Still image from the LINKS-1 computer graphic system at the University of Osaka, Japan, c. 1983. © Yoichiro Kawaguchi.

Conspicuously Kawaguchi worked with Professor Koichi Omura at the University of Osaka when his lab developed LINKS-1, a computer graphic system for realistic renderings. The machine was unprecedented for its processing power and unlike super-computers at the time, consisted of 34–62 regular-size processors connected in a networked system for faster calculations and the easy removal of deficient parts. From summer 1982 to spring 1983 — an extraordinarily short duration process — Omura and Kawaguchi used the LINKS to develop, Growth: Mysterious Galaxy a complex, 5-minutes-long animation sequence which stunned the computer art community at ACM SIGGRAPH that year — including Pixar’s then-president Ed Catmull who noted the piece’s unique sharpness and image quality.

Yoichiro Kawaguchi, Cytolon, 2002. High resolution computer graphics. © MOCA Taipei.

Growth: Mysterious Gallaxy (1983) was the first example in 3D of using two techniques now essential to image rendering: ray tracing and metaballs. Ray tracing is an optical technique that calculates the luminance of each pixel, in Omura and Kawaguchi’s case, defining the color which should be rendered to give the 3D image some depth. The pair were indeed the first to use this technique for the representation of organic-looking n-dimensional objects called “metaballs.” Technologies changed and while he started using machines like Toyo Links “Personal Links” (1983-87) and Silicon Graphics (1987–2003), he continued producing short films like Embryo (1988), Gigalopolis (1995), and Cytolon (2002) which are telling of the process through which Kawaguchi perfected his technical and visual know-how.

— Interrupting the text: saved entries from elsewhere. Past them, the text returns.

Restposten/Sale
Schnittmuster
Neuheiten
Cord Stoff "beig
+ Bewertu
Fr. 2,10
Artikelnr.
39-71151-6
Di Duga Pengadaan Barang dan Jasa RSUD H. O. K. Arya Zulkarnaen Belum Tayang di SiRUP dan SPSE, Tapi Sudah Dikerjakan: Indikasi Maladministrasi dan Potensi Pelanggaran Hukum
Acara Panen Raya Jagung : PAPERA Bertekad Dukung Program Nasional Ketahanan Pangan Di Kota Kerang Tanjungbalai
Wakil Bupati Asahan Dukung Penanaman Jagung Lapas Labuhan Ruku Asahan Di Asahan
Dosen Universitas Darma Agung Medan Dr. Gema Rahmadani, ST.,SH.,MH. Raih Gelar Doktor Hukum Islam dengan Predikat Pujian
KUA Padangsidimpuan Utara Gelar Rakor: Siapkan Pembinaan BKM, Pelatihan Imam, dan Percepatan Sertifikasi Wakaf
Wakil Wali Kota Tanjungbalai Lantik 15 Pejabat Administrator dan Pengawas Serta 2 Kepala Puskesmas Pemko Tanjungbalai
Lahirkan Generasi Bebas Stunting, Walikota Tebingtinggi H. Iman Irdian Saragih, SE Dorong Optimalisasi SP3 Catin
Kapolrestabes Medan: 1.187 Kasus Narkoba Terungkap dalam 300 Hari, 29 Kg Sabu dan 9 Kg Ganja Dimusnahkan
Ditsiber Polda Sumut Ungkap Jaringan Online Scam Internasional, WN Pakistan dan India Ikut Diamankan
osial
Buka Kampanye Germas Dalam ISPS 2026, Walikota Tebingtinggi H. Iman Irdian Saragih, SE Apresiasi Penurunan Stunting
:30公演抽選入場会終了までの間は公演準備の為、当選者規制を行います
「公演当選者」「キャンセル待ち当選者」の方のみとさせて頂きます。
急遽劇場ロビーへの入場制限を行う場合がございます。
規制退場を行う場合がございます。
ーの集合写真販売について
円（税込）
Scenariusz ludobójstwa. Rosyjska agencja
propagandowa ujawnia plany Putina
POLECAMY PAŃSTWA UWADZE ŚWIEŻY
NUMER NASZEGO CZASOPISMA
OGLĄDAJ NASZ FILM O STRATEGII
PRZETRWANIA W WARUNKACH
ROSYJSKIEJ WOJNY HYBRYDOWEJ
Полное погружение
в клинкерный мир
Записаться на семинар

Yoichiro Kawaguchi, Eggy, 1990. Still from CGM’s interview with the artist during his 2018 exhibition “L’univers des formes” at the Centre des Arts d’Enghien-les-Bains. © Gorkab.

In 1991, Eggy (1990) owed Kawaguchi a distinction for computer animation at the Prix Ars Electronica as he re-purposed his blobby, organic shapes to depict robot-like organisms in a 3D moving image. Since 1986 he researched High Definition TV (HDTV) and brought digital imagery to everyday objects, as show his giant plastic sculptures of Growth Tendrils and Eggies, as well as his pattern-printed kimonos — all strongly influenced by the Japanese visual tradition. In his late practice, he has also worked with performers in building “Gemotion,” an interface where his 3D productions, modeled on living organisms, follow the movements and shapes of dancers (Gemon Dance, 2000). Kawaguchi displayed his pieces at international venues like Images du Futur in Montreal, ISEA, Ars Electronica, the Venice Biennale, and at ACM SIGGRAPH, and in 2010 received the latter’s ultimate prize for lifetime achievement. He also taught extensively at the Nippon Electronics College where he introduced the cross-disciplinary teaching of fine art and technology, as well as the University of Tokyo, from which he just retired earlier this year.

Left: Yoichiro Kawaguchi, Growth, 2011. Plastic sculpture from an organism with growth pretuberances, 50x300x210cm. © Yoichiro Kawaguchi. Right: Yoichiro Kawaguchi, Kimono, 2007. Fabric, Fabric, 190 x 170 x 10 cm. © MOCA Taipei.